IN Brief:
- VTT has opened FutureGrid in Espoo as a pre-deployment test environment for power-system technology.
- The facility links a physical microgrid with a real-time simulator and digital twin to test software, hardware, and integrated systems.
- Finland’s electricity use is projected to more than triple by 2040, sharpening the need for resilient, flexible, and secure grid technologies.
VTT has opened a new research environment in Otaniemi, Espoo, aimed at giving Finnish and international organisations a controlled place to test next-generation grid technologies before they are exposed to live electricity networks. The facility, called FutureGrid, is built around the increasingly obvious point that modern grids are becoming too dynamic, too digital, and too critical to treat field deployment as the first real test.

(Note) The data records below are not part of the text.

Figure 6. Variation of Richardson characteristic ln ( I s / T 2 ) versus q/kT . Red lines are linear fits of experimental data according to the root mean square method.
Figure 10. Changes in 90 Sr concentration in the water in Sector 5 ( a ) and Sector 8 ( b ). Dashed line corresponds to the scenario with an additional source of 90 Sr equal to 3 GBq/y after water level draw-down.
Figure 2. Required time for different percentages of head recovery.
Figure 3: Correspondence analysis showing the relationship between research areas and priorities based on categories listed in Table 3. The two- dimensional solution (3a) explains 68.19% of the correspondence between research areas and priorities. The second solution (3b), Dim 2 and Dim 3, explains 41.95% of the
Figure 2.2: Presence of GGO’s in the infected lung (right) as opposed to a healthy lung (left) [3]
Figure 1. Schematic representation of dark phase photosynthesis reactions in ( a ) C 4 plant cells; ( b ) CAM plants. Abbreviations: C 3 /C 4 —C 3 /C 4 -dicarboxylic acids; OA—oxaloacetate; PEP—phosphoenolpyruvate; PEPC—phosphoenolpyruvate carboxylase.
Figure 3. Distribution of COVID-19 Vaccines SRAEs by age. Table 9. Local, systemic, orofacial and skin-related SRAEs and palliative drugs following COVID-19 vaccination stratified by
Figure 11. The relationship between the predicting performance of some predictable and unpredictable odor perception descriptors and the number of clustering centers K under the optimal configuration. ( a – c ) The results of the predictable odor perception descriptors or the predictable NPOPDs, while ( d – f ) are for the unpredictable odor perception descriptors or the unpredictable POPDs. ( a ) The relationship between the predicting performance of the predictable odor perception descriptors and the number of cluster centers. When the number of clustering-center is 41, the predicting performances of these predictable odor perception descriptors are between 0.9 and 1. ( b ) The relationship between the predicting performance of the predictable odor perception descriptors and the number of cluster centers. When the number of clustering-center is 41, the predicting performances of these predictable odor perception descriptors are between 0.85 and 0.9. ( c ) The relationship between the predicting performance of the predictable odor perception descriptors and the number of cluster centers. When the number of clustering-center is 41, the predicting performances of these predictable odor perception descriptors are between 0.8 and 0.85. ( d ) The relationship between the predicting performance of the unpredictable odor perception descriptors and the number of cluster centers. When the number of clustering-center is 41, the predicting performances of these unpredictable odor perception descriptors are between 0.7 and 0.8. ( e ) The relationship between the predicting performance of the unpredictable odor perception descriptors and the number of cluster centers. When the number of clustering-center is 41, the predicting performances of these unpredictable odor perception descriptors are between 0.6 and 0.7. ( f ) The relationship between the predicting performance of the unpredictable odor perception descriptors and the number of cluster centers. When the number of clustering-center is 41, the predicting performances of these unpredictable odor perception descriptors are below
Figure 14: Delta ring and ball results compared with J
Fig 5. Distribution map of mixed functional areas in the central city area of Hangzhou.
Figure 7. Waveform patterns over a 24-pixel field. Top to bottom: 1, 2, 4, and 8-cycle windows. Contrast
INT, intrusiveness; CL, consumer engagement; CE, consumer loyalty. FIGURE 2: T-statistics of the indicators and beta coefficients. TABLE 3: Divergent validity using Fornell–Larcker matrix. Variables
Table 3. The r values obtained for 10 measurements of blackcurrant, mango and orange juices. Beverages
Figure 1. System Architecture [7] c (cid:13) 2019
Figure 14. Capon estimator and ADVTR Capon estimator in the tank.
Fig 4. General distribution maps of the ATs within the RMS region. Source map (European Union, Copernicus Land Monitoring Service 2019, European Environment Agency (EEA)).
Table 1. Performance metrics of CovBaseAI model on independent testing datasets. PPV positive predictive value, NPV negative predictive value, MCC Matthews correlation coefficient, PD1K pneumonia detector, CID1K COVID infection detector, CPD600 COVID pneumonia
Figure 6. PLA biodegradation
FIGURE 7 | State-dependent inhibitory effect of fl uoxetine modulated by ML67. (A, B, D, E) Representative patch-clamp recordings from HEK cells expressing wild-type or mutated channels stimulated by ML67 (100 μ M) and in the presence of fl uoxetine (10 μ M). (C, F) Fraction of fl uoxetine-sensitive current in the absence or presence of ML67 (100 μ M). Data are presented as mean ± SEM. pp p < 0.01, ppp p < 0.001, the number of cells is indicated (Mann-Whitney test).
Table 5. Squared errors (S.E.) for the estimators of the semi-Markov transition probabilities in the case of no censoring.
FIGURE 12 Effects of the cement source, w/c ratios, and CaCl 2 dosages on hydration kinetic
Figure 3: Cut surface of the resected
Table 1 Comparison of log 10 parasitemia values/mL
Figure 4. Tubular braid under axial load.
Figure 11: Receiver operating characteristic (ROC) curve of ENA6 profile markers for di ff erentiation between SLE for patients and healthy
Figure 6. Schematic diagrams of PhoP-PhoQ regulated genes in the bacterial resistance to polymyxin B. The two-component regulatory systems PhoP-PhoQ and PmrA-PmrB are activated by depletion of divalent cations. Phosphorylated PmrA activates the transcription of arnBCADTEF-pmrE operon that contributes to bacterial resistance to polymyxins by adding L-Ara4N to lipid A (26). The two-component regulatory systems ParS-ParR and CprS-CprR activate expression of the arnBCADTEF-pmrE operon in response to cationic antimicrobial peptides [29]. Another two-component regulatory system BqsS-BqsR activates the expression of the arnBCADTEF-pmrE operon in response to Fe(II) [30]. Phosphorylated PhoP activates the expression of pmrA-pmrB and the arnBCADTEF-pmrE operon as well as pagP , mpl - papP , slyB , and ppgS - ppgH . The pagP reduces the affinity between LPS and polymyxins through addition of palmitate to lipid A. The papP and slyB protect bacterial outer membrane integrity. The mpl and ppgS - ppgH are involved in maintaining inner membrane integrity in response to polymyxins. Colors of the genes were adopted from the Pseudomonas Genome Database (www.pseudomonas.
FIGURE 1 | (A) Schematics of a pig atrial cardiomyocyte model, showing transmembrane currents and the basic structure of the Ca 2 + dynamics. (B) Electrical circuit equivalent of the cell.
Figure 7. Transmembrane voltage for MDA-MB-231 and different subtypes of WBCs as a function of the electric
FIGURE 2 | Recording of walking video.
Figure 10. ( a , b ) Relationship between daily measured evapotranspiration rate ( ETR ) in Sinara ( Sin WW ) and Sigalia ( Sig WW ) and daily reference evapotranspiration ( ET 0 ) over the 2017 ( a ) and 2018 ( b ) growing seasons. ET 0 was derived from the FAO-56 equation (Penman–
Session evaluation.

The context in Finland is particularly stark. VTT said the country’s electricity consumption is projected to more than triple by 2040 as electrification accelerates across industry, transport, data centres, and wider energy use. That growth raises two parallel demands: more infrastructure capacity, and much stronger confidence that new control, protection, and flexibility technologies will behave properly under stress.
FutureGrid is intended to meet that need by combining a physical microgrid with a real-time simulator through a digital twin. VTT said that setup allows extensive virtual test scenarios and enables the development and validation of software, hardware, and full integrated energy systems under conditions that are controlled, but still realistic enough to expose interoperability and performance issues before deployment.
Kari Mäki, research professor at VTT, said: “Distributed clean energy generation, energy storage solutions, electric mobility, and demand response capabilities introduce new dynamics into the energy system. At the same time, they require grid control and protection solutions to keep pace with the change. At VTT FutureGrid, we can ensure this in a safe and agile manner.”
The facility is also meant to serve a wider ecosystem than grid incumbents alone. VTT said FutureGrid will support both early-stage startups and established energy companies, while giving policymakers and developers a shared platform to examine technical and operational issues tied to the energy transition. That includes not only core system behaviour, but also the growing importance of interoperability and security testing as more new actors, devices, and software layers enter the electricity system.
In practice, that makes FutureGrid less of a showcase and more of a proving ground. As clean generation, storage, EV charging, and flexible loads push system behaviour further away from the simpler grid architectures of the past, labs that can model disturbance conditions without risking real customers start to look less optional and more like part of the infrastructure stack itself.